Le Petit Théâtre du Nord qui célèbre ses 20 ans a su se démarquer en présentant de nouveaux textes d’auteurs d’ici, ce qui est plutôt rare au théâtre d’été. Certaines de ces créations se sont d’ailleurs frayées un chemin jusqu’à Montréal. On pense, entre autres, à En cas de pluie, aucun remboursement de Simon Boudreault, qui après avoir vu le jour à Blainville en 2015, a été reprise l’année suivante chez Duceppe.
Cette année, on a fait appel à l’auteur François Archambault qui en est à sa quatrième pièce pour le PTN avec Quelque chose comme une grande famille. Bien sûr, ce titre se veut un écho à la fameuse déclaration de René Lévesque, le 15 novembre 1976, au soir de sa première élection comme premier ministre: «…on est peut-être quelque chose comme un grand peuple! »
Archambault a le mérite de nous rappeler d’importants moments de notre histoire en nous ramenant à l’année 1982, alors que le gouvernement Lévesque a essuyé l’échec d’un premier référendum sur la souveraineté (1980) et doit composer avec une crise économique d’envergure. La situation est telle que les péquistes s’en prennent à un large bassin de leurs électeurs en décidant d’imposer les salaires des employés de l’état, notamment, ceux des enseignants.
Or, deux des piliers de Quelque chose comme une grande famille sont justement une infirmière (Claire) et un professeur de cégep (Marcel). Le couple ne ménagera pas ses efforts pour aider la soeur de Claire (Monique) et son mari (Gilles) qui vient d’écoper des mises à pied massives chez General Motors à Boisbriand. Déjà là, on peut se demander s’il y a ici matière à comédie.
Mais, la pièce prend une tournure encore plus douteuse, lorsque Marcel, indépendantiste convaincu, reçoit en cadeau une photo de René Lévesque qui parle! C’est ainsi que chaque personnage aura sa petite conversation avec René appelé, notamment, à expliquer ce qu’il voulait dire par «…on est peut-être quelque chose comme un grand peuple! » Une explication qui ne viendra pas.
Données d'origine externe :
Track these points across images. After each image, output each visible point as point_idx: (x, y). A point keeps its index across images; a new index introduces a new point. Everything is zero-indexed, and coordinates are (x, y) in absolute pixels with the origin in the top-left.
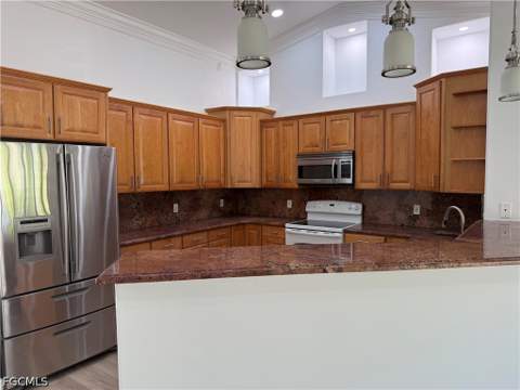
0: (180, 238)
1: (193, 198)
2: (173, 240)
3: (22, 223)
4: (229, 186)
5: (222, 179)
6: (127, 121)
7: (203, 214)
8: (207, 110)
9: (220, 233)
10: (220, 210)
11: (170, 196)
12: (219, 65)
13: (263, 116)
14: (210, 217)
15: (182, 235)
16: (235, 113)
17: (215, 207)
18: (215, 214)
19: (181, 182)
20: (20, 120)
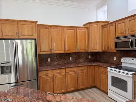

Puis une autre soeur de Claire (Dorothée) qui a soudainement quitté son mari et ses enfants est hébergée chez Claire et Marcel. La nouvelle locataire semble intéressée à ses beaux-frères. Tous les cinq entreront tour à tour en conversation avec la photo de René pour parler de fidélité, d’homme à femmes. etc. Ajoutons que les dialogues se font avec une voix enregistrée fort ressemblante de celle de René Lévesque. Mais pourquoi mêler cette icône politique à pareilles questions ? Pourquoi faire de René Lévesque une sorte de conseiller matrimonial ? En quoi cela pourrait-il être drôle ?
Physical
Si Archambault trouve le tour de rappeler à notre mémoire, à travers des citations, des oeuvres québécoises d’envergure (L’homme rapaillé de Gaston Miron et le film Les Plouffe), il bifurque vers une voie franchement embarrassante. En présence de la photo de René Lévesque, les cinq personnages décident de regarder ensemble un film porno. À travers leurs regards, on devine les scènes osées et tous se lancent dans une chorégraphie de fortune sur la chanson Physical interprétée par Olivia Newton-John. Et René Lévesque qui semble témoin de tout cela… Malaise.
Dur à croire
Comment l’auteur de La société des loisirs et de Tu te souviendras de moi a-t-il pu glisser à ce point ? Si les comédiens offrent des performances honnêtes, il n’en reste pas moins que la mise en scène est archi-prévisible et que le personnage de Dorothée, entre autres, est à bien des égards invraisemblable. Cette femme quitte son mari et ses enfants du jour au lendemain et ne ressent le besoin de revoir aucun d’entre eux, même s’ils vivent à proximité. Aussi, après avoir vaguement dragué l’un de ses beaux-frères et s’être laissée courtiser par l’autre, on apprend qu’elle est en amour avec une femme et le reste de la famille ne semble même pas étonné.
Des gens heureux ?
Pour terminer, la fille de Claire nous dit qu’elle a hérité de la photo de René Lévesque à la mort de son père. Elle ajoute qu’elle ne sait pas encore ce qu’elle en fera, mais qu’elle ne peut s’en débarrasser car René fait en quelque sorte partie de sa famille. On fait alors entendre la magnifique chanson thème du film Les Plouffe dont les paroles semblent détonner après deux heures passées à faire en quelque sorte le procès de René Lévesque ainsi que du fédéralisme canadien: «Il était une fois des gens heureux C’était en des temps plus silencieuxParlez à ceux qui s’en souviennent … ça disait toujours « le monde est beau »»
En résumé, merci pour les rappels historiques, mais à force de mélanger les registres, on banalise l’histoire.